Do you cut Del Negro some slack, knowing in a similar situation nine days prior, with the Clippers down 24 and Paul on the bench recovering from a strained groin, that Del Negro acquiesced when his point guard begged to go back into the game and was rewarded with the greatest comeback in NBA playoff history? No. Because in that game, Paul showed no signs of still being injured. Wednesday night, Paul was clearly hurting and had no business being on the floor.
According to the Fox Sports sideline reporter working the game, during Paul's two and a half minute stretch back on the floor, Clippers trainer Jasen Powell went up the sideline to speak with Del Negro not once but twice.
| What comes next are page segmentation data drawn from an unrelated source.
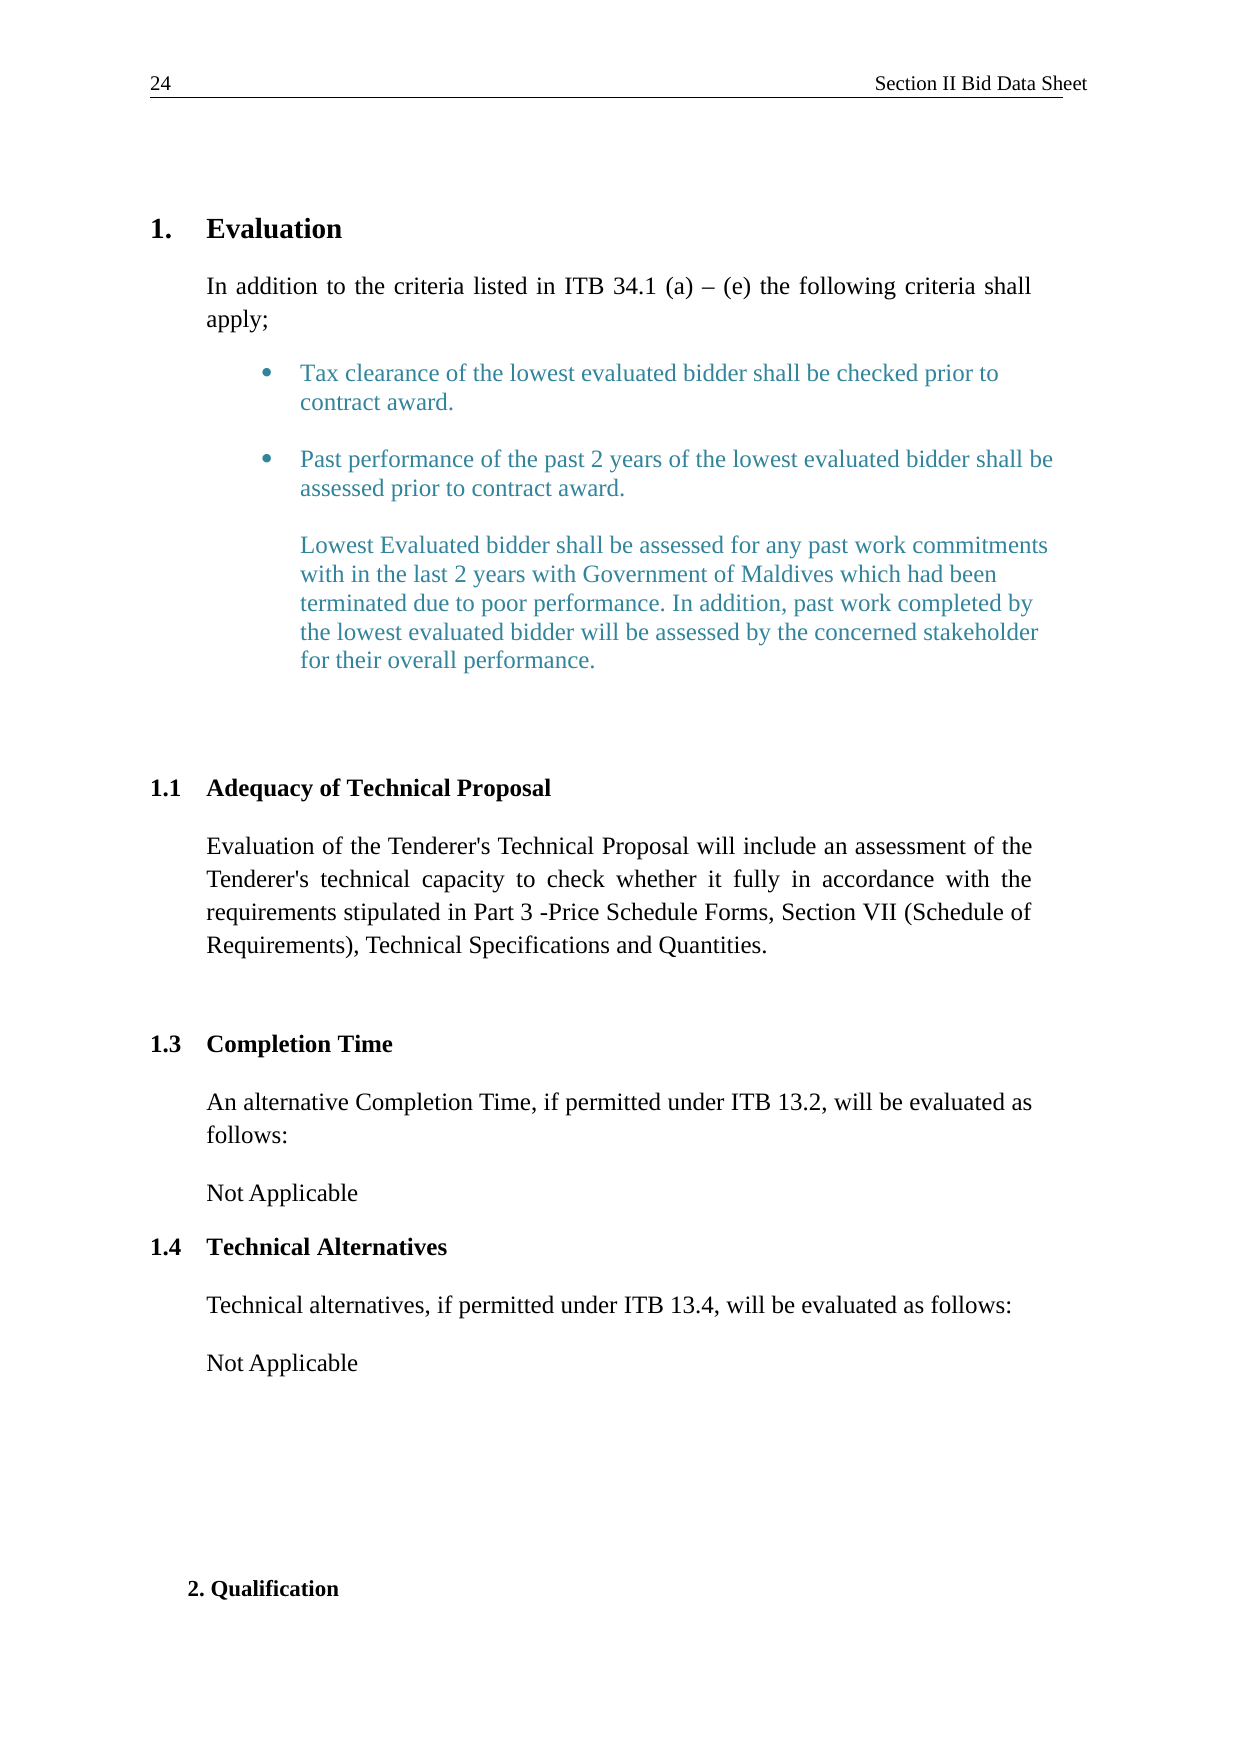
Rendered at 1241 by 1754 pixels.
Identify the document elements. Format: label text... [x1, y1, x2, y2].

subtitle Technical alternatives, if permitted under ITB 13.4, will be evaluated as follows: [206, 1290, 1033, 1319]
subtitle 1.1 Adequacy of Technical Proposal [150, 773, 1033, 802]
text In addition to the criteria listed in ITB 34.1 (a) – (e) the following criteria shall apply; [206, 271, 1033, 333]
subtitle Evaluation of the Tenderer's Technical Proposal will include an assessment of the Tenderer's technical capacity to check whether it fully in accordance with the requirements stipulated in Part 3 -Price Schedule Forms, Section VII (Schedule of Requirements), Technical Specifications and Quantities. [206, 831, 1033, 959]
subtitle 1. Evaluation [150, 212, 1063, 245]
subtitle An alternative Completion Time, if permitted under ITB 13.2, will be evaluated as follows: [206, 1087, 1033, 1149]
subtitle Not Applicable [206, 1348, 1033, 1377]
subtitle Not Applicable [150, 1178, 1033, 1207]
list Past performance of the past 2 years of the lowest evaluated bidder shall be assessed prior to contract award. [262, 444, 1063, 502]
list Tax clearance of the lowest evaluated bidder shall be checked prior to contract award. [262, 358, 1063, 415]
list Lowest Evaluated bidder shall be assessed for any past work commitments with in the last 2 years with Government of Maldives which had been terminated due to poor performance. In addition, past work completed by the lowest evaluated bidder will be assessed by the concerned stakeholder for their overall performance. [300, 530, 1063, 674]
subtitle 1.3 Completion Time [150, 1029, 1033, 1058]
text 2. Qualification [187, 1574, 1063, 1601]
subtitle 1.4 Technical Alternatives [150, 1232, 1033, 1261]
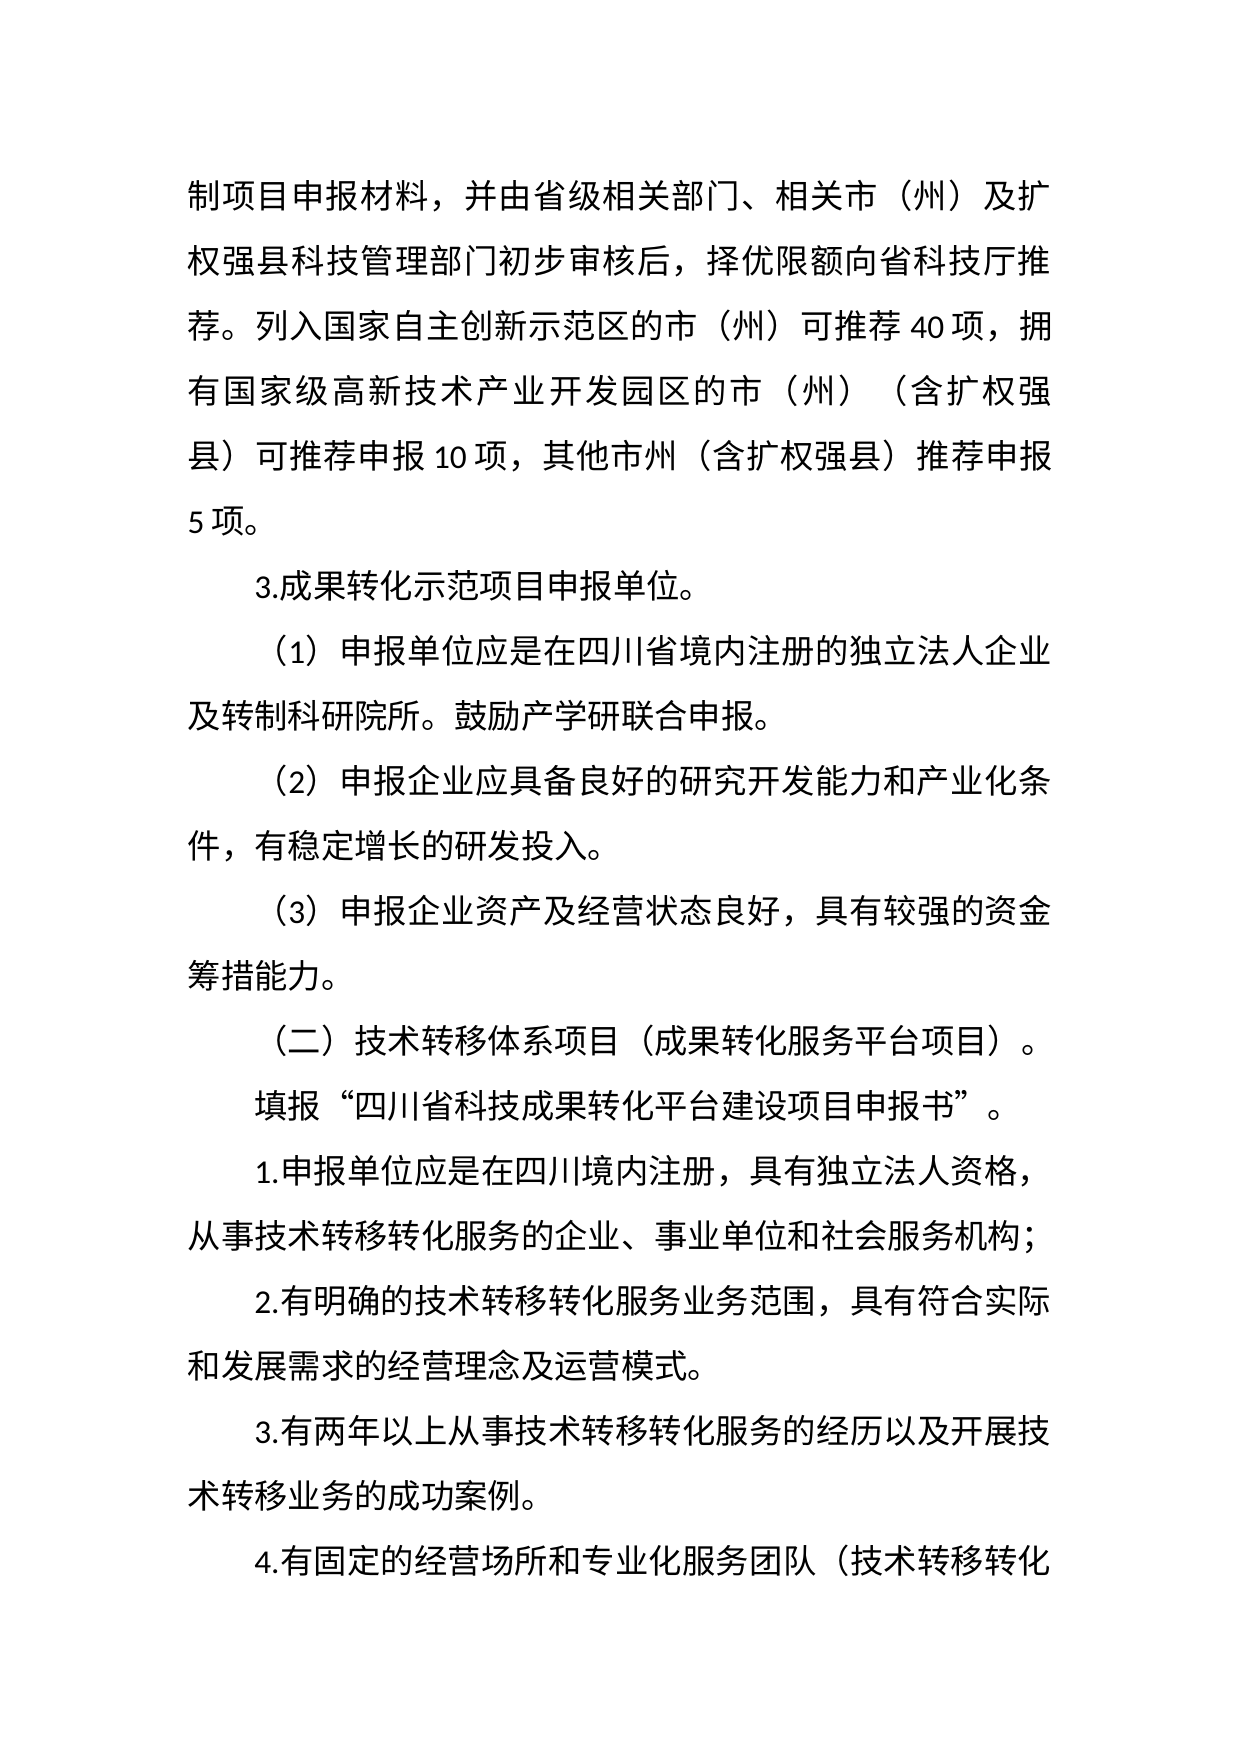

After the second time, Paul was removed once and for all, with 85 seconds left and Memphis up eight. One presumes that Powell was advising, perhaps even imploring, Del Negro to get Paul out of there before he hurt himself worse. And one presumes that Powell had similar advice for Vinny when Paul was removed the first time.
There's no way to know if putting him back in the game caused any additional damage. There's no way to know if he would be better off on Friday had he not played 143 more seconds on Wednesday. We can however be pretty certain that even if it didn't hurt, it sure as hell didn't help. The fact that Paul was clearly hurting and was completely ineffective when he was back in the game just makes the decision more absurd.
It's worth noting that an incident concerning the overuse of an injured player led to a confrontation between Del Negro and his GM John Paxson when Del Negro was in Chicago. According to reports, Del Negro exceeded minutes restrictions imposed by the team's medical staff on center Joakim Noah after he returned from injury, and Paxson was so upset that he almost got into a fight with Del Negro. So Vinny would seem to have a history of making short-term decisions that ignore his players' health and the team's long-term goals.
Paul insists that he'll be OK, that he'll play on Friday, but it's too early to tell. Clearly, that's what he'll want to do. He'll get some rest and some treatment, and we'll see. No doubt he'll do everything within his power to play in Game 6. Unfortunately, Del Negro faces another difficult decision on Friday. There's really no chance that Paul will be completely healed in two days -- the best case scenario is that he can play somewhat effectively despite the injury. But holding him out of Game 6 and giving him three full days of rest versus one could conceivably make a significant difference in his recovery. Do you play Paul in Game 6, on the assumption that Game 6 at home is the best chance to close out the series? Or do you keep him out and try to get him closer to full strength for a Game 7 in Memphis?
We know what Chris Paul will want to do. And it seems we know what Vinny Del Negro will do. It doesn't mean it's the smart thing to do.